Splitting up the data using the above way ensured that no user in test and val overlap and it cannot now know any values from val beforehand. The same splitting technique was used for the larger dataset.
Now using simple spark data frame operations top 100 highest average rated movies were identified which have atleast 50 ratings count. This technique was used because it helped in identifying the most popular movies from the whole training data and all the movies with high rating but low number of ratings were removed.Next every user's movies were identified and compared with the top 100 popular movies. Then with the help of RankingMeterics we computed mean average precision, average precision, NDCG and average recall of the baseline popularity model.

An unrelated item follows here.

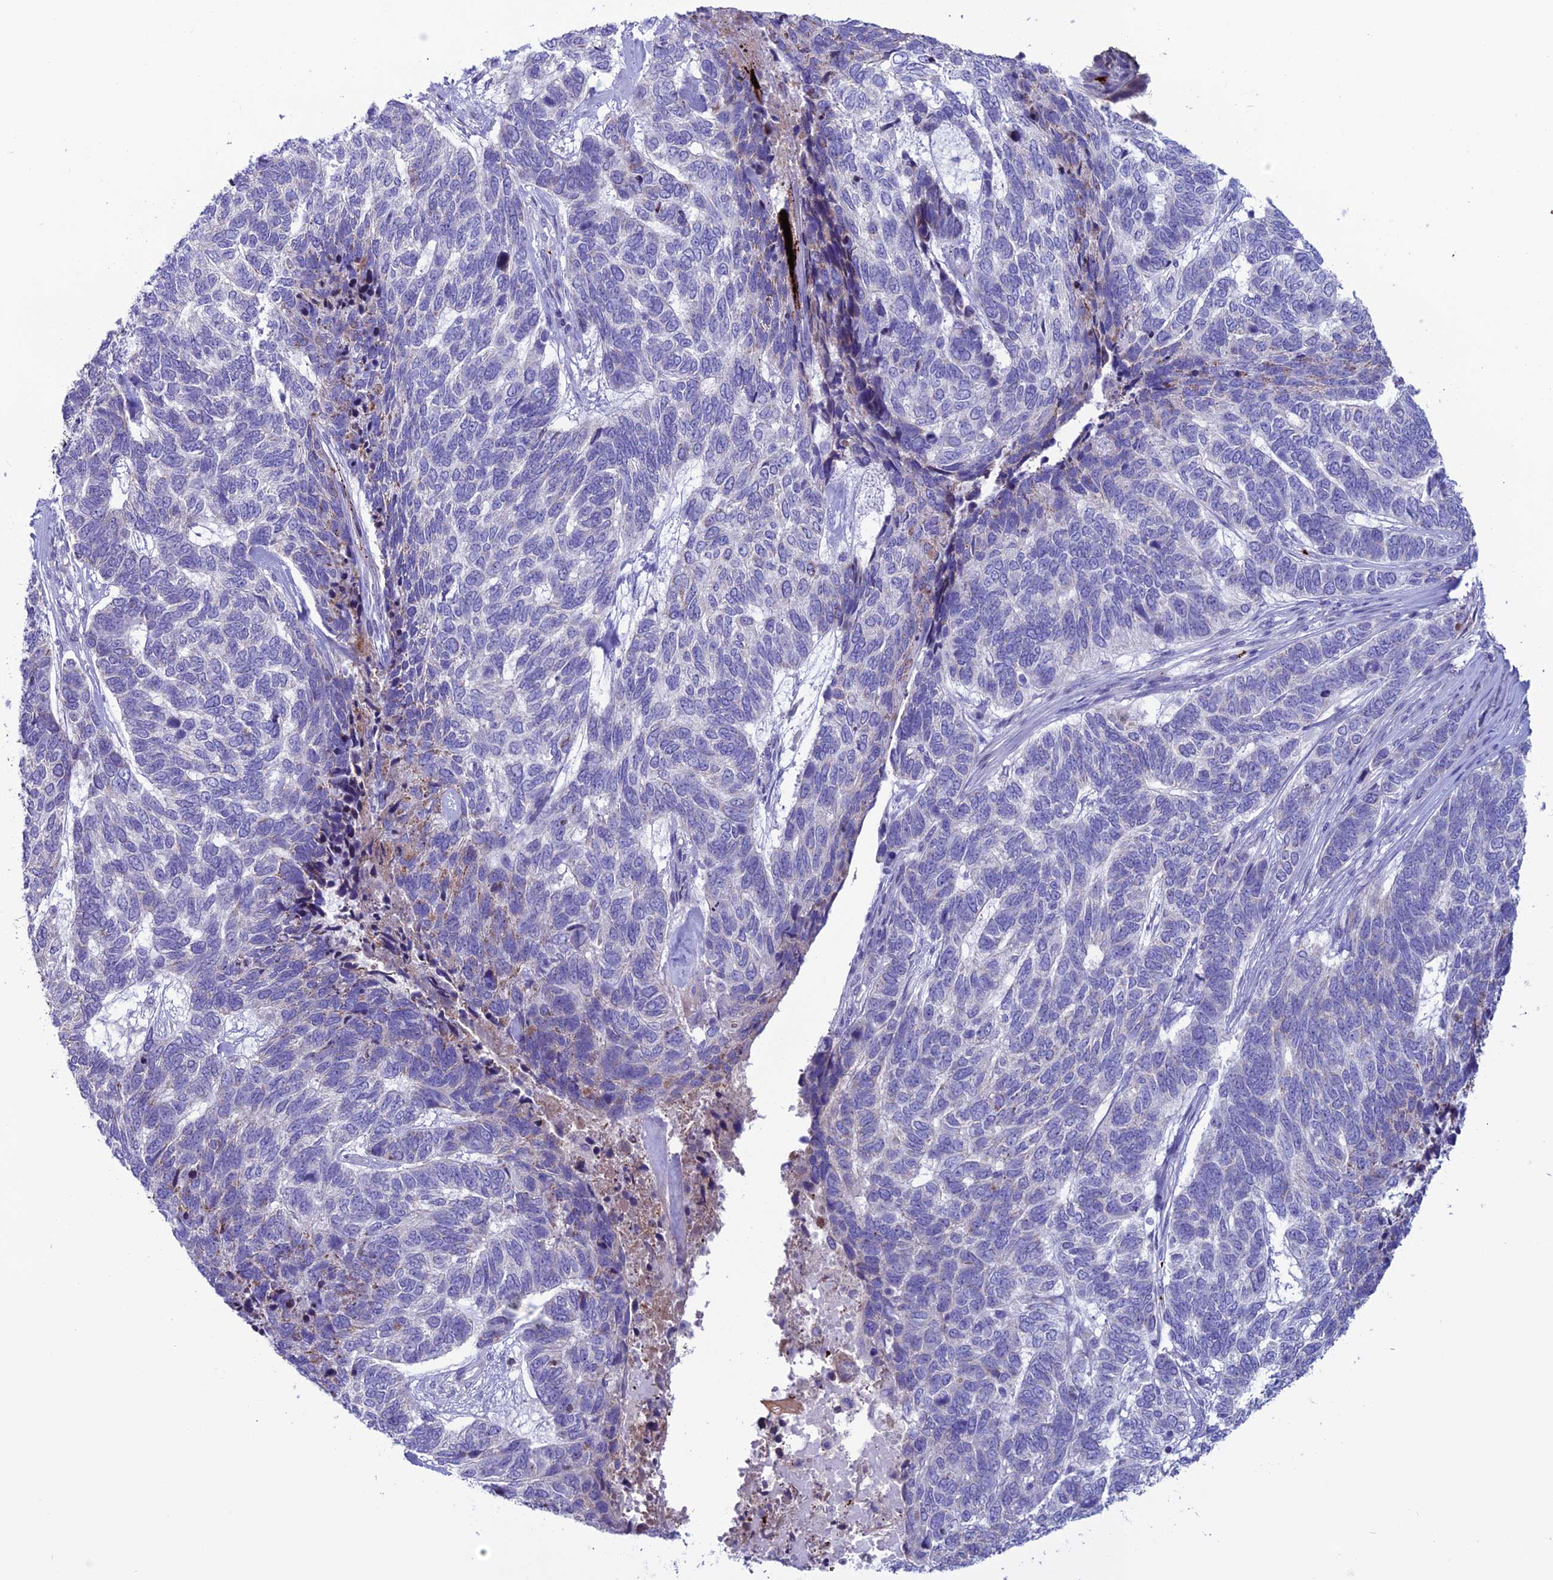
{"staining": {"intensity": "negative", "quantity": "none", "location": "none"}, "tissue": "skin cancer", "cell_type": "Tumor cells", "image_type": "cancer", "snomed": [{"axis": "morphology", "description": "Basal cell carcinoma"}, {"axis": "topography", "description": "Skin"}], "caption": "The photomicrograph displays no significant positivity in tumor cells of skin cancer (basal cell carcinoma).", "gene": "C21orf140", "patient": {"sex": "female", "age": 65}}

The results are included in the github repo.
We have used ALS model to build a latent factor model recommender systems. For now, we have not tuned the huperparameters, Rank and Regular Parameter. We fit the ALS model using regParam: 0.1 and rank: 5, and derive predictions of movies for test dataset users to and compare it with actual likings. We evaluate our model using RegressionEvaluator and RankingMetrics. The results are included in the github repo.
The performance of our model was evaluated using Mean Average Precision(MAP) as it measures how many recommended titles are present in the user's own viewed titles where the order of recommendations are also considered[MAP](https://spark.apache.org/docs/1.5.0/mllib-evaluation-metrics.html).We used Spark's built in MAP function which calculates similarity of the user's top rated titles with the recommended top rated titles and gives the precision value.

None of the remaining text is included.